Saturday, August 27, 2005

Done deal...

My trip to Nawlins, that is. I have my plane & shuttle reservations, as well as reservations in a romantic boutique hotel. Our first encounter, many years ago, was in the lounge of the hotel Tommy was staying at during pre-season training camp, so this time around I am recreating that same magic—meeting in the dimly lit lounge of our hotel—5:30PM on the 15th...now only a mere 19 days away...& probably 15 more trips to the gym.

What will happen is anyone's guess, though I suspect we will have a few martinis to loosen up, fall into each other's arms, & head upstairs. Fuck & talk all night. Once we consumate our new liaison, get the sexual tension out of the way, we'll have a whole new comfort level. We have so much to catch up on, even though we've spent dozens of hours on the phone in the past 7-1/2 weeks. I pray he'll still love me like he used to...because if he asked me to marry him, I'd do so in less than a heartbeat. Last night we even discussed a golf trip to Vermont—he's never been there, & some of its courses are amongst the most thrilling & challenging I've ever played.

I'm beyond terrified—this is such a huge, expensive gamble—but one I must absolutely take.


Monday, August 22, 2005

Blessings...another love letter to Tommy...

Dear Jennifer—
Here is your horoscope for Sunday, August 21:
If you've hit an impasse, don't assume that things are over. Sometimes when things seem like a dead end, there's only one direction to move—and that's up. Your luck is about to turn.

Just want to say how much I've missed our phone calls recently—I love talking with you, love just hearing your voice!

Before I come visit, I want to clarify the things I said about love (& stuff) that seem to have made you so uneasy. Love comes in many forms, as you know. I didn't say I was in love with you but, rather, that I love you. Big difference. One can't be in love with someone they haven't seen in half a lifetime, but can still love them. I don't think we would be in contact, or have said all of the things we've both said, or that you would have put up with any (never mind all) of my recent bullshit if we didn't love each other, or never had...
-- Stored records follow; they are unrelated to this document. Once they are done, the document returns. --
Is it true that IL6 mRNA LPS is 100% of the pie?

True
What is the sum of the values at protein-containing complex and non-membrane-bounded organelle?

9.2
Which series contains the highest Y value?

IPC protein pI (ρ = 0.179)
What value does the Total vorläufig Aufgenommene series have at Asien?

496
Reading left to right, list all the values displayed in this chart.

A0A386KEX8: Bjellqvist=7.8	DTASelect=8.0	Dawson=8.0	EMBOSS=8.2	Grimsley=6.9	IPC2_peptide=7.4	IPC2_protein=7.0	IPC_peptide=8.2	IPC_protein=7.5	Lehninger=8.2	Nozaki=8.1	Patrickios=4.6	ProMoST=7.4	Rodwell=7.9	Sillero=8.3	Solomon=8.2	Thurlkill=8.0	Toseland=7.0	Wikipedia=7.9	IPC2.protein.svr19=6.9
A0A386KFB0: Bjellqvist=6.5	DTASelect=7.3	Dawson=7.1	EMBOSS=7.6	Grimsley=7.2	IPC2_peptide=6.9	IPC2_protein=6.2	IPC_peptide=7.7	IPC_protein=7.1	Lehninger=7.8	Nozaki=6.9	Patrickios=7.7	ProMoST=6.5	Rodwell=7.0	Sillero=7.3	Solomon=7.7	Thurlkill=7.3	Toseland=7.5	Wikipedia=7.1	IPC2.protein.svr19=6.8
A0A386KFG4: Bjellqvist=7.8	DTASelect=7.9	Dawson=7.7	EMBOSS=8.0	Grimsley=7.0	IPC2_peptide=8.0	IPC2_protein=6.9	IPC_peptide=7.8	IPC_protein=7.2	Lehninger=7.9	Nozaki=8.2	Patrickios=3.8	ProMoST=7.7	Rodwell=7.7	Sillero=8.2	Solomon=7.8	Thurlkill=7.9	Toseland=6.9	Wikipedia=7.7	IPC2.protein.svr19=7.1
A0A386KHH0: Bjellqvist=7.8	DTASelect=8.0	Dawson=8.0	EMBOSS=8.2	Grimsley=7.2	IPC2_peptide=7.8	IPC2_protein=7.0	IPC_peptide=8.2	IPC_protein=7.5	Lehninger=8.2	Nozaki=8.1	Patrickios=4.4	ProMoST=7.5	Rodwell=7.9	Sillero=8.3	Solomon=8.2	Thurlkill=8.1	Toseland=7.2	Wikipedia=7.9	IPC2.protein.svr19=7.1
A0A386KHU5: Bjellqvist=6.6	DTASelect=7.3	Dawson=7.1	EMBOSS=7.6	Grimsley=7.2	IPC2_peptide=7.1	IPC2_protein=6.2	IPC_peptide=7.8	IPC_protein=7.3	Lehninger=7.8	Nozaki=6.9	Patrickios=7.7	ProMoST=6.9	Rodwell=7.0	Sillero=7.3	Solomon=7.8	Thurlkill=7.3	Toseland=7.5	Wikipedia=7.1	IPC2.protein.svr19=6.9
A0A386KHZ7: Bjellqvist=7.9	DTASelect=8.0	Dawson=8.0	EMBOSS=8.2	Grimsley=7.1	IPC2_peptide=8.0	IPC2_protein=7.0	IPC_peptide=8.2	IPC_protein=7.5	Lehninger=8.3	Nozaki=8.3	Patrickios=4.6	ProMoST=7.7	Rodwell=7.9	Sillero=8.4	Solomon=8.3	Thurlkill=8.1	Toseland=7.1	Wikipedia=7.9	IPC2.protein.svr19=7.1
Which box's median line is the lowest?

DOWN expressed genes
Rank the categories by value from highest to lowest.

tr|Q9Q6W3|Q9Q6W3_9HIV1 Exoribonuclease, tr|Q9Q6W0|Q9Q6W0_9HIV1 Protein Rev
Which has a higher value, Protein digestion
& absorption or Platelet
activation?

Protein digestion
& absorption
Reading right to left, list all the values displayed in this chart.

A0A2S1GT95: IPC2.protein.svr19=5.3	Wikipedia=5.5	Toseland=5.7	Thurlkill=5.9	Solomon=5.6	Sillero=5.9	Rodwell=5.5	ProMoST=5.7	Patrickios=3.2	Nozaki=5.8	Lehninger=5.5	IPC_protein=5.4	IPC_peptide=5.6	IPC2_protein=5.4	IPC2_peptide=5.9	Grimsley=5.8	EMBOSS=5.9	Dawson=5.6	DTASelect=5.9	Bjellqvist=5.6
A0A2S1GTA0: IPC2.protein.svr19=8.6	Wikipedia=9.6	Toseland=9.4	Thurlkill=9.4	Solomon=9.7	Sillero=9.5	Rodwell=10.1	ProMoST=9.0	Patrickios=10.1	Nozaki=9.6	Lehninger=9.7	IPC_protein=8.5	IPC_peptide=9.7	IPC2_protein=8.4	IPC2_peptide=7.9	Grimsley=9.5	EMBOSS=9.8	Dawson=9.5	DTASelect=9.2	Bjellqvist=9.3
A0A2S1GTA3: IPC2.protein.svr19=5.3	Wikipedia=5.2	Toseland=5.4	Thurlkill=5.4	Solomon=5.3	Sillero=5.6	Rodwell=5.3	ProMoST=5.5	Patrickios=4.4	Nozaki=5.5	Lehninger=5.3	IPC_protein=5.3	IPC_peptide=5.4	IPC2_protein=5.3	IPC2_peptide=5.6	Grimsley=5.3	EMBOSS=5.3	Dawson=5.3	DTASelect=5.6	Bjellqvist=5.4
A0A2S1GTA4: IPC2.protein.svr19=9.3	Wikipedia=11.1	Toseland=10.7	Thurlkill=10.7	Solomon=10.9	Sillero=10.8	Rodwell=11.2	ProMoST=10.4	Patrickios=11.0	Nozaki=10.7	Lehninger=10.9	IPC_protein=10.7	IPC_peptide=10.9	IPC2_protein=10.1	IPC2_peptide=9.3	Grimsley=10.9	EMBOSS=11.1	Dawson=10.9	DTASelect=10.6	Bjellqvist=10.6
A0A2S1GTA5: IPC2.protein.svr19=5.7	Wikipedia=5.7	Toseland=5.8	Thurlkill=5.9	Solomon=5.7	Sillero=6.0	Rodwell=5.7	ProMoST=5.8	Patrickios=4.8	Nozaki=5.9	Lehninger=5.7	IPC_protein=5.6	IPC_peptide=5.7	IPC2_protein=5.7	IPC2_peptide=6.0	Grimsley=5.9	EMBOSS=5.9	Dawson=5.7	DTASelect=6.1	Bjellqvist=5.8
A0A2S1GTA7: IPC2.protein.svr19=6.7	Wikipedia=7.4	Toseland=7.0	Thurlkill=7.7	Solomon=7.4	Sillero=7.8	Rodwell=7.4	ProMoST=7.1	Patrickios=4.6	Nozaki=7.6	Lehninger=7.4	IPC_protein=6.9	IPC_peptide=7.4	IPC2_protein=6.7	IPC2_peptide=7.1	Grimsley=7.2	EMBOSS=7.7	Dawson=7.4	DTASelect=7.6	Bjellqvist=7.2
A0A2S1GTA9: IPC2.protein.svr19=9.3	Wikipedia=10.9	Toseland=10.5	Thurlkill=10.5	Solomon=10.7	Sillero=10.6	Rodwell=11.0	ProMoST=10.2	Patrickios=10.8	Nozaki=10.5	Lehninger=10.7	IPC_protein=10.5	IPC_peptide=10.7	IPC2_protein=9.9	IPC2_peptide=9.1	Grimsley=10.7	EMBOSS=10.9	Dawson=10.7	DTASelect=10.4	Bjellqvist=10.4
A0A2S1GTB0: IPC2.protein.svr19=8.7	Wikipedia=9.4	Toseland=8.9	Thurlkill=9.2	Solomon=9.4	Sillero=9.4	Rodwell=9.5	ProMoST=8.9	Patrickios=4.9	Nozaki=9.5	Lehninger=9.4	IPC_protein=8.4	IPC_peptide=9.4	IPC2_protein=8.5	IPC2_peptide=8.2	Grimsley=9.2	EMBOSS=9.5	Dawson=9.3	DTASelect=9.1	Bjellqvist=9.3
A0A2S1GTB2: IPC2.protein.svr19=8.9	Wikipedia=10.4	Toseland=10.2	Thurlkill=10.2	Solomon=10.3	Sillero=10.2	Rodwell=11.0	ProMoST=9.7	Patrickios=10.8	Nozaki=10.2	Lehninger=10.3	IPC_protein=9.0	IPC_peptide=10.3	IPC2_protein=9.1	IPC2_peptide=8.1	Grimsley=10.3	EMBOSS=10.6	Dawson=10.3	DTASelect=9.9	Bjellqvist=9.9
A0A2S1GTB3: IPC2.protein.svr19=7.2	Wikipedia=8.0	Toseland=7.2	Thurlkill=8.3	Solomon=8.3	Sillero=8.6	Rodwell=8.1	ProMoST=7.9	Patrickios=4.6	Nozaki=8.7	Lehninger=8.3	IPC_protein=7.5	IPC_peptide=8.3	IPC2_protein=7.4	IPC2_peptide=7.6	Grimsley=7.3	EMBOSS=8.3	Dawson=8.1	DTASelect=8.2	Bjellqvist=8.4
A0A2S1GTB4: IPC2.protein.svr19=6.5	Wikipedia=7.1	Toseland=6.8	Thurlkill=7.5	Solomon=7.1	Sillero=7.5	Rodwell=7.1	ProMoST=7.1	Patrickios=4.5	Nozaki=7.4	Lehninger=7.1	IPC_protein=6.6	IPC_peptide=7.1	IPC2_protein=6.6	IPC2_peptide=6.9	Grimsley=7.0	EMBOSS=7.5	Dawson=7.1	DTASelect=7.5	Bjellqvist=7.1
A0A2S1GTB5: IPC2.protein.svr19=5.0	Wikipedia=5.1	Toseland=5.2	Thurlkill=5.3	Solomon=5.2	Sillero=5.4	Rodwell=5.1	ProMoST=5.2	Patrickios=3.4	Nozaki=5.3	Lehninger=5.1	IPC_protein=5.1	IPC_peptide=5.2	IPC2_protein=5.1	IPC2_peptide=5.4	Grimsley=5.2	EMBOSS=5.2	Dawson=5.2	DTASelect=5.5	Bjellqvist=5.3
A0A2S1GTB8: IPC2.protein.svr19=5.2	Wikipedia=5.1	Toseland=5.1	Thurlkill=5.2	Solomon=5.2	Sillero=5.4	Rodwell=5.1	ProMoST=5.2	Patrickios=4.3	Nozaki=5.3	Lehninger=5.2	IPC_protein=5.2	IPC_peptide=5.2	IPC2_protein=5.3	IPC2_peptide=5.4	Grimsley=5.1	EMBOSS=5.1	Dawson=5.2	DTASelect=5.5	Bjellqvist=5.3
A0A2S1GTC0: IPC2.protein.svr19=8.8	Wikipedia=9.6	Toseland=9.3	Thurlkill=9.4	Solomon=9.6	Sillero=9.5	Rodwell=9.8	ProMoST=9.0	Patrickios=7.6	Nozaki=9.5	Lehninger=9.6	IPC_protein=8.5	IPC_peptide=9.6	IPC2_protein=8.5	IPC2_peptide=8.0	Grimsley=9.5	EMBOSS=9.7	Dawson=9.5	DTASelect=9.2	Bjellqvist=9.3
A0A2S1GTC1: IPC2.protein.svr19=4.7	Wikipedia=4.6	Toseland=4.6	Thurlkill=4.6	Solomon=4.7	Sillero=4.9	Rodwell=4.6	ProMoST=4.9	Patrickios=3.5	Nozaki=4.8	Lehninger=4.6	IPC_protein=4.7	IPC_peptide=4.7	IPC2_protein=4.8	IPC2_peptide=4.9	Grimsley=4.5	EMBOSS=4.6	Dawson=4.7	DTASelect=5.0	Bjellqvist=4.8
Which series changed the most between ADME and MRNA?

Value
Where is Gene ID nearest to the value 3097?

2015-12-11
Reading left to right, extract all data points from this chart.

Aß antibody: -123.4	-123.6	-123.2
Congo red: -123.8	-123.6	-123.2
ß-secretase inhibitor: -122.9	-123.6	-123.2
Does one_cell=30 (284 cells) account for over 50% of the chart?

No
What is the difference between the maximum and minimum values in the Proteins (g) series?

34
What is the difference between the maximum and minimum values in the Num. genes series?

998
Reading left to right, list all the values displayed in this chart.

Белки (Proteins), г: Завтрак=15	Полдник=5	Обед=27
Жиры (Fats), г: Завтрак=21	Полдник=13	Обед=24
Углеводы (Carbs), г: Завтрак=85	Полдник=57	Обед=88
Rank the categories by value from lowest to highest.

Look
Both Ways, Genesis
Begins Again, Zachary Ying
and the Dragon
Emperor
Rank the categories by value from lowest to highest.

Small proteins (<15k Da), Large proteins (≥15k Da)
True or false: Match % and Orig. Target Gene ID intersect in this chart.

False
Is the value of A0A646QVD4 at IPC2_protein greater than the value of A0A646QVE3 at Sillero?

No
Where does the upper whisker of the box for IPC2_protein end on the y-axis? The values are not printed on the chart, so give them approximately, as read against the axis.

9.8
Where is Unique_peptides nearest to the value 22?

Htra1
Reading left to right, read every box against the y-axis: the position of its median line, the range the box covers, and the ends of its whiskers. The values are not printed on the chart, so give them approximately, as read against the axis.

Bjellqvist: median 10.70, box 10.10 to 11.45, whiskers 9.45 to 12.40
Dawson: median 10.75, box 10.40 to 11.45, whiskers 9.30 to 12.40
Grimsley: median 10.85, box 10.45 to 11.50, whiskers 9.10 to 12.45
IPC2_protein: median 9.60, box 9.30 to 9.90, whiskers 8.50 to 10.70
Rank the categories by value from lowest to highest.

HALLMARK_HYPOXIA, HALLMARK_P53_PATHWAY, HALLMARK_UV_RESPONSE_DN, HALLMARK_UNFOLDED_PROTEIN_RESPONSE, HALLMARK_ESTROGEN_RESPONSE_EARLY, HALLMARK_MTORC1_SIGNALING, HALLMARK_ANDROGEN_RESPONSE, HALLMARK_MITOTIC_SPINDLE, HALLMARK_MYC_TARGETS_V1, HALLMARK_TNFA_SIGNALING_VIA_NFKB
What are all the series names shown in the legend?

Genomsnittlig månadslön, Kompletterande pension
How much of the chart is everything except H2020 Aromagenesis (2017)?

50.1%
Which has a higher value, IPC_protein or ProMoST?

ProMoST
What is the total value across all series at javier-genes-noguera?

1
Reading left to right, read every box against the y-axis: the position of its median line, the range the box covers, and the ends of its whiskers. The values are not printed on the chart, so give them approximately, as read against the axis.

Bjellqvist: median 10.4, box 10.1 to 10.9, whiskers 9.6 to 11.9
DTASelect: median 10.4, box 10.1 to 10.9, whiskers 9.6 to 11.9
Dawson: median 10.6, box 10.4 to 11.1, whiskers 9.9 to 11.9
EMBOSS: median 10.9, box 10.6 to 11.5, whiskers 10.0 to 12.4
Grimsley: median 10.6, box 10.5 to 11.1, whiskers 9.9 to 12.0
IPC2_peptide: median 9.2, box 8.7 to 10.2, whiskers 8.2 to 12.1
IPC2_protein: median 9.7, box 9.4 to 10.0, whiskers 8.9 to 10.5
You seem somehow convinced I won't like you any more, & are probably also afraid you won't like me, as well. For my part, anyway, it was the person I fell in love with so long ago: not the pro football player, or the drop-dead-gorgeous guy, or the mind-blowing sex we had. It was that thing—described by some as a soul encounter—that brought us together like a bolt of lightning and kept us in each other's hearts throughout the years. You're still the same person—just older. But, so am I...

The last memory I have of you is walking away from me, for what I thought was forever...don't think I've ever cried so hard, and for so long, except recently. And however things turn out for us, I hope we will always be able to remain close. Please know you can count on me to be there for you, no matter what. I always have been...just wasn't able to be because of our circumstances. You've always had a special place in my heart, even though you were not always a conscious thought.

Please forgive me if I cry when we meet. They will be tears of joy—& relief—just to be able to look into your eyes again.